#### [How to complete this task]
Comb the records below for the string "elbow" and copy each line where it turns up.
□ □ □ □ □
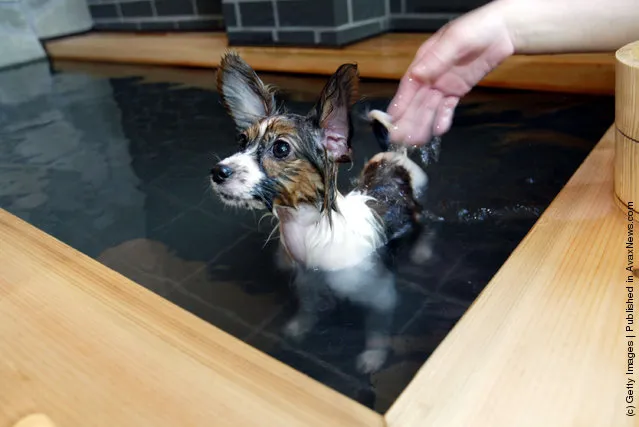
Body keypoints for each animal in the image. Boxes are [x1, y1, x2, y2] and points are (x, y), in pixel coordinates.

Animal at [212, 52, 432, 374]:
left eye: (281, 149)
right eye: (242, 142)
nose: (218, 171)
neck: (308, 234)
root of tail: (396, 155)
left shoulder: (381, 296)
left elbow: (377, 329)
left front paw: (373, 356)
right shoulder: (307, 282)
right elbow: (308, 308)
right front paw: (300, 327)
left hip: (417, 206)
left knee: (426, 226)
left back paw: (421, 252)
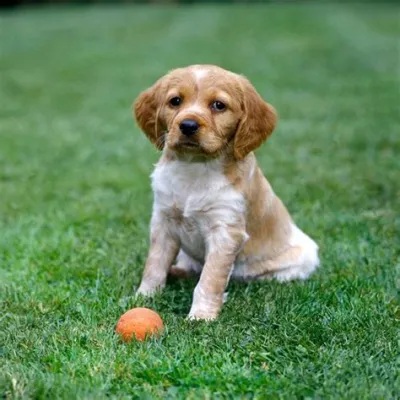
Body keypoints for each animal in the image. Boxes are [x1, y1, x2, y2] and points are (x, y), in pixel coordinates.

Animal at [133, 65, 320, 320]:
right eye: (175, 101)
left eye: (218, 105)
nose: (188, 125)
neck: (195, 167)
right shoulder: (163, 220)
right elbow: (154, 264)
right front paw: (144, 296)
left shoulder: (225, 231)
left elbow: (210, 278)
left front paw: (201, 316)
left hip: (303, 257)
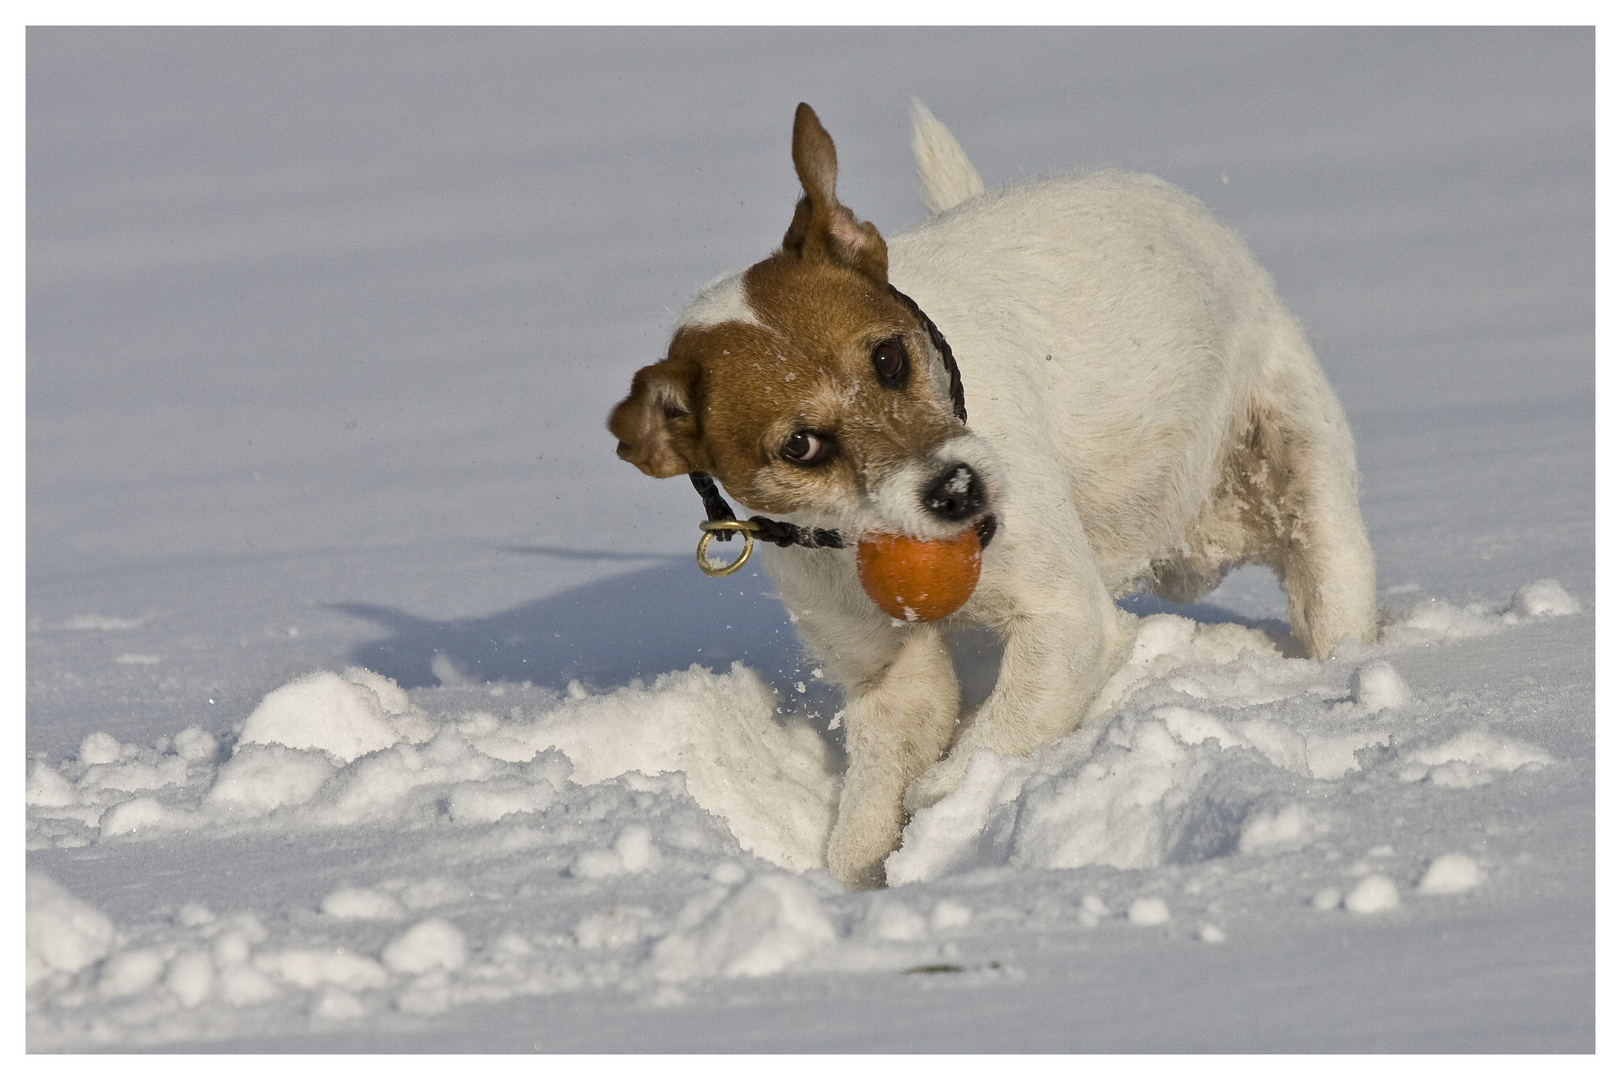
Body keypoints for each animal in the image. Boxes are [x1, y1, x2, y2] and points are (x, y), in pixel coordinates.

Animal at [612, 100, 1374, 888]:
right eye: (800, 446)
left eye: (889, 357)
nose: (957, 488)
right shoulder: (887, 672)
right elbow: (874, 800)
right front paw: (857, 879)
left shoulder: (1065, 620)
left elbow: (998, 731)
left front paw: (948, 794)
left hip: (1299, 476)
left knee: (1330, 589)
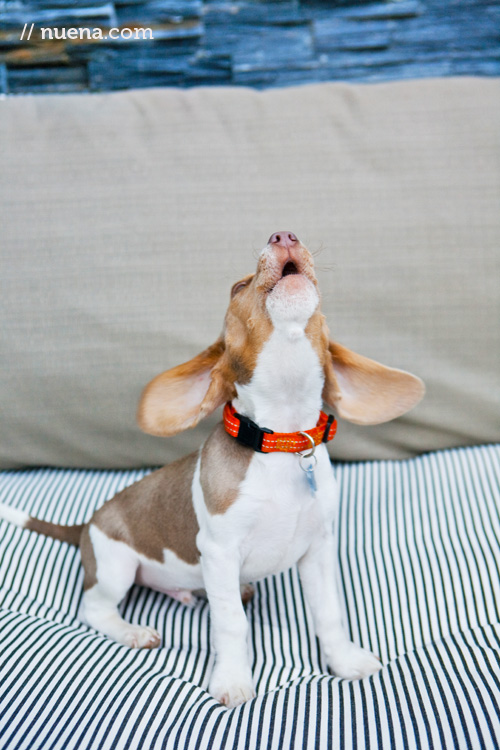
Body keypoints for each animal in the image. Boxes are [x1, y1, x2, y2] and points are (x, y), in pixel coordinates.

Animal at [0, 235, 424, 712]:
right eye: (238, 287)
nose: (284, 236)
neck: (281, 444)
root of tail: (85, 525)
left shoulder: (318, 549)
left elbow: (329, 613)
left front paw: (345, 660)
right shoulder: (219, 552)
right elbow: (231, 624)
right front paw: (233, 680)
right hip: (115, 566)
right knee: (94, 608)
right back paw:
□ □ □ □ □
#### [Exercise solution]
left elbow: (377, 329)
right elbow: (308, 308)
right elbow: (154, 264)
left elbow: (210, 278)
right elbow: (874, 800)
left elbow: (998, 731)
left elbow: (329, 613)
right elbow: (231, 624)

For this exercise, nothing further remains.